## INSTRUCTION
Scan the records below and say how many lines include the word "Haber", giving no other text.

## EXTRACTED DATA

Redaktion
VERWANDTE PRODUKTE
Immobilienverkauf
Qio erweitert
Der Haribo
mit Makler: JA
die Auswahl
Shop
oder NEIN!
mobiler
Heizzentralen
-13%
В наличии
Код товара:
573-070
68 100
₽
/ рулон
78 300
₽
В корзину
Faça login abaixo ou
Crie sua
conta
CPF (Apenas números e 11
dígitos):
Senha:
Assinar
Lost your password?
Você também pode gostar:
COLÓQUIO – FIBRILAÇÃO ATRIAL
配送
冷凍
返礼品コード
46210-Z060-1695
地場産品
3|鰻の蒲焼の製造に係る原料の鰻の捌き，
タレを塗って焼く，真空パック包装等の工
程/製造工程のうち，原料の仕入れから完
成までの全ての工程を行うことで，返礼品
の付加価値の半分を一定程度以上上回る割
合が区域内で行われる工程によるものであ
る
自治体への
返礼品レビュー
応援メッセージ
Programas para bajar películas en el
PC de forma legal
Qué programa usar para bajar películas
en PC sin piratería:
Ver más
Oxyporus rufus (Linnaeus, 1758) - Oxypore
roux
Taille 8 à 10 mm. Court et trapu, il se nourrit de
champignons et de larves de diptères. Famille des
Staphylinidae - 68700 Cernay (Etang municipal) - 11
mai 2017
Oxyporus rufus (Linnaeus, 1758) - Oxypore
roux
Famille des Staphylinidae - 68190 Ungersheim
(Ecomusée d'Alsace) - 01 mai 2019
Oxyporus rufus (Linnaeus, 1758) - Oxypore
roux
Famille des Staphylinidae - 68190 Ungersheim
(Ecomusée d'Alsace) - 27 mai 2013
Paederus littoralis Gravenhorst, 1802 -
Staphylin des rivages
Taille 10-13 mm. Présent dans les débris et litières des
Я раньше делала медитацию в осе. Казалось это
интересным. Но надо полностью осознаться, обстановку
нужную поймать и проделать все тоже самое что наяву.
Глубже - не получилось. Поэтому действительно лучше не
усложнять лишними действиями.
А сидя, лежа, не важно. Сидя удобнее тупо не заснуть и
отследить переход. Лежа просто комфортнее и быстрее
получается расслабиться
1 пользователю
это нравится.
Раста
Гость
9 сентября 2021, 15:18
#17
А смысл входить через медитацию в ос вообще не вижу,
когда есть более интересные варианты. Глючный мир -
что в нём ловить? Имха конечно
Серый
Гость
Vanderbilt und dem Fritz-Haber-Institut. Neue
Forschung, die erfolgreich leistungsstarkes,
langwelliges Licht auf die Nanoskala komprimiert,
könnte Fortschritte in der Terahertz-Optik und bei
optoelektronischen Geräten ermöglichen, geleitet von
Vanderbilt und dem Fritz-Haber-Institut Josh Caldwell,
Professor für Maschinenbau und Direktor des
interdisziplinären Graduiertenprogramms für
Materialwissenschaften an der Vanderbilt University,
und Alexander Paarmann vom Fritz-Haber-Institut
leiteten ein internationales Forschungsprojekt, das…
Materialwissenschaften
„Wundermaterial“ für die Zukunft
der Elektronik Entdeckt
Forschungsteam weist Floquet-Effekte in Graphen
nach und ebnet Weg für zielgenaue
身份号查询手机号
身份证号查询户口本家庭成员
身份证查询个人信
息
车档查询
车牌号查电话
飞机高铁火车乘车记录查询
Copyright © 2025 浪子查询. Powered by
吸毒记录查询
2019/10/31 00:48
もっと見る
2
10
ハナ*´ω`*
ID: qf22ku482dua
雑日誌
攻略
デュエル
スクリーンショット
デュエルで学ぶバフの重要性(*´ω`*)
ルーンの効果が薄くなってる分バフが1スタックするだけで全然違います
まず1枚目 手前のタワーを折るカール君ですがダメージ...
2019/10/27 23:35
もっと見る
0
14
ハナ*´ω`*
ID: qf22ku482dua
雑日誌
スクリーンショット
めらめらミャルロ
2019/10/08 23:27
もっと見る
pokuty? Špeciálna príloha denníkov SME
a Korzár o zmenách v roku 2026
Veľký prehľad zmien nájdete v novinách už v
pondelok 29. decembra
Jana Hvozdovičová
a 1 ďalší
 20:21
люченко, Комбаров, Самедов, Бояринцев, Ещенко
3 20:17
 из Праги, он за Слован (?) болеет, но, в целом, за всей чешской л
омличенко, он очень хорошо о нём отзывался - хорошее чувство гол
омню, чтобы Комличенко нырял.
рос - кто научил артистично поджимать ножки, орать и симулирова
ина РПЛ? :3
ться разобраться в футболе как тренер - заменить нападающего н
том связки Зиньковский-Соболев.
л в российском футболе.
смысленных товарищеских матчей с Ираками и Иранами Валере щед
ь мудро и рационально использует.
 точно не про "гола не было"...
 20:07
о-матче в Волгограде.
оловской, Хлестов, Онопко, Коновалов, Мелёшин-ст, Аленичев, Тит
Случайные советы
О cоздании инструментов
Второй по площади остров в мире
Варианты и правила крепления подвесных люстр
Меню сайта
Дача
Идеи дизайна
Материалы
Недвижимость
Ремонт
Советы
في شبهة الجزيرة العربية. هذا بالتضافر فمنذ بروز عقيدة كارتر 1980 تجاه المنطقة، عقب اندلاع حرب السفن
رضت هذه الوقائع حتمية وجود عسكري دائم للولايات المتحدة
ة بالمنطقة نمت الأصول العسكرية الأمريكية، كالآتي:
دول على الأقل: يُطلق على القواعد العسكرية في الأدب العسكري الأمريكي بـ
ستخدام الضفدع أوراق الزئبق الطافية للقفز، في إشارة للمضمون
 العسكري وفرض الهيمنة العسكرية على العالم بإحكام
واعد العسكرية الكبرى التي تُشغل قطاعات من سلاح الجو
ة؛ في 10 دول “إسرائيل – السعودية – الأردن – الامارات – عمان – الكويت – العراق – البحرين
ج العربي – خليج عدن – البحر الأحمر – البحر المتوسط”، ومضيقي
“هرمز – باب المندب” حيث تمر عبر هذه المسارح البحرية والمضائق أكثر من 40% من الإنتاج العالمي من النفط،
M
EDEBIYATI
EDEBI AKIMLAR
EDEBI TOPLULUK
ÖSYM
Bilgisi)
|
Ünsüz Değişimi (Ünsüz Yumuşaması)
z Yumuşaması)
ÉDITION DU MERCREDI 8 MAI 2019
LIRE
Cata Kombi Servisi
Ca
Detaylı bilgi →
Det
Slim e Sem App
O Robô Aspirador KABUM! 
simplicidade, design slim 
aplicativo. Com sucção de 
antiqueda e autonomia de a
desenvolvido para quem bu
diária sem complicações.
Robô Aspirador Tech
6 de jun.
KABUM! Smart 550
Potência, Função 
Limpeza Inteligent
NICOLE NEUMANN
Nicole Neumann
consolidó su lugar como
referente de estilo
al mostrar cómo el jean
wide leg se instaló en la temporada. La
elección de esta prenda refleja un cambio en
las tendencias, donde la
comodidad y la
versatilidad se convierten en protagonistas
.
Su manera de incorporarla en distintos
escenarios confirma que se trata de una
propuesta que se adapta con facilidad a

## RESULT OF THE TASK
3